What is the solution? You already know her answer: more tax money. Subsidize failure.
To insist that every school offer children a full education that includes not only the basics of reading and writing and mathematics, but science and the arts, and for language and history and civics. Make sure that every school in this country is appropriately funded. That is, that it has the resources that it needs for the children it enrolls. That’s just basic. We don’t do that now.
I see. There has never been enough funding.
When you subsidize failure, but you promise success, there cannot be enough money.
There are schools that are being starved of funding, and more and more of the funding is being directed to vendors. And there are cities where there’s not going to be public education 10 years from now. That’s not good. Public education is one of the foundational institutions for a democracy. And yet there will be cities without public education. Their schools will be run by private management. And the private managers will be free to choose their students and exclude ones they don’t want.
Then the charter high schools will adopt the Khan Academy, which is free. They could then decide to have classes with 80 students, one low-paid 25-year-old with a B.A., and one high school graduate to help her keep order. They will be profitable. Khan is self-teaching, which is the way to do an online curriculum. It is what the Ron Paul Curriculum uses.
Teachers are leaving the profession in large numbers… Back in the 1980s, the modal year of teaching was 15. It’s down to one to two years… The research is very clear that first-year teachers are not the strongest teachers…

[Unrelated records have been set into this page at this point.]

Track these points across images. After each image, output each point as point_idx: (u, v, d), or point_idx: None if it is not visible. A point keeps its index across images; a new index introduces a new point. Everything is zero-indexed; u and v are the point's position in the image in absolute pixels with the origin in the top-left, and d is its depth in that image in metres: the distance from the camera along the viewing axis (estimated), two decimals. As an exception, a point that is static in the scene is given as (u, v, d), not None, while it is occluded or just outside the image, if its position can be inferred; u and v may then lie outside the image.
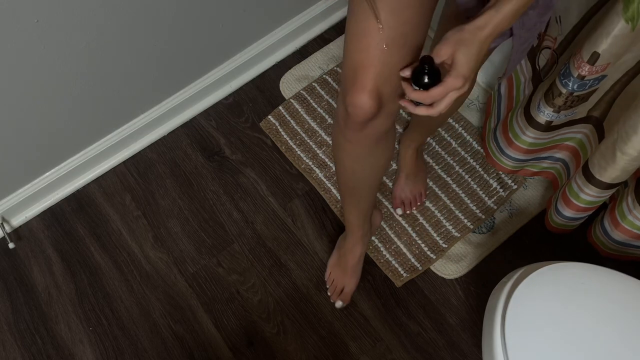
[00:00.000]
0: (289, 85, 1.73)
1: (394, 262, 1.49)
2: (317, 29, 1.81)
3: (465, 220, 1.53)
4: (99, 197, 1.61)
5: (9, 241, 1.52)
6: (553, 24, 1.27)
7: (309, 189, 1.60)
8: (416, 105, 0.84)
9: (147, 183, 1.62)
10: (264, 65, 1.75)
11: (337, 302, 1.44)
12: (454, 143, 1.63)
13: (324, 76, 1.74)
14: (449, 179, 1.58)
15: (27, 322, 1.47)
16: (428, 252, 1.50)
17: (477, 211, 1.54)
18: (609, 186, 1.25)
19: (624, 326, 0.96)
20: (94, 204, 1.60)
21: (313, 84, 1.73)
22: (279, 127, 1.67)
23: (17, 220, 1.58)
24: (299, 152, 1.64)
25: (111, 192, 1.61)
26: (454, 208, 1.55)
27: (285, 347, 1.42)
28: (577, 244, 1.49)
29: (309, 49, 1.79)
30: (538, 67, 1.35)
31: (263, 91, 1.74)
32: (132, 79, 1.47)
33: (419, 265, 1.49)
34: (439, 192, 1.57)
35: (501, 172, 1.57)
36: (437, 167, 1.60)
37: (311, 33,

But they’re cheap! And with Khan Academy, they will be good enough.
She ends with this:
Why destroy public education so that a handful of people can boast they have a charter school in addition to their yacht?
This is the rhetoric of political envy.
This is the rhetoric of a defender of a failed system.
Common Core is dead in the water. But it is going to take a decade to kill it. It will tear up the public schools. It will undermine support for the public schools. It will divide the bureaucrats.
Meanwhile, “There are cities where there’s not going to be public education 10 years from now.”
Then there will be private education for parents who want it for their children.
We are seeing the death throes of the messianic character of American education.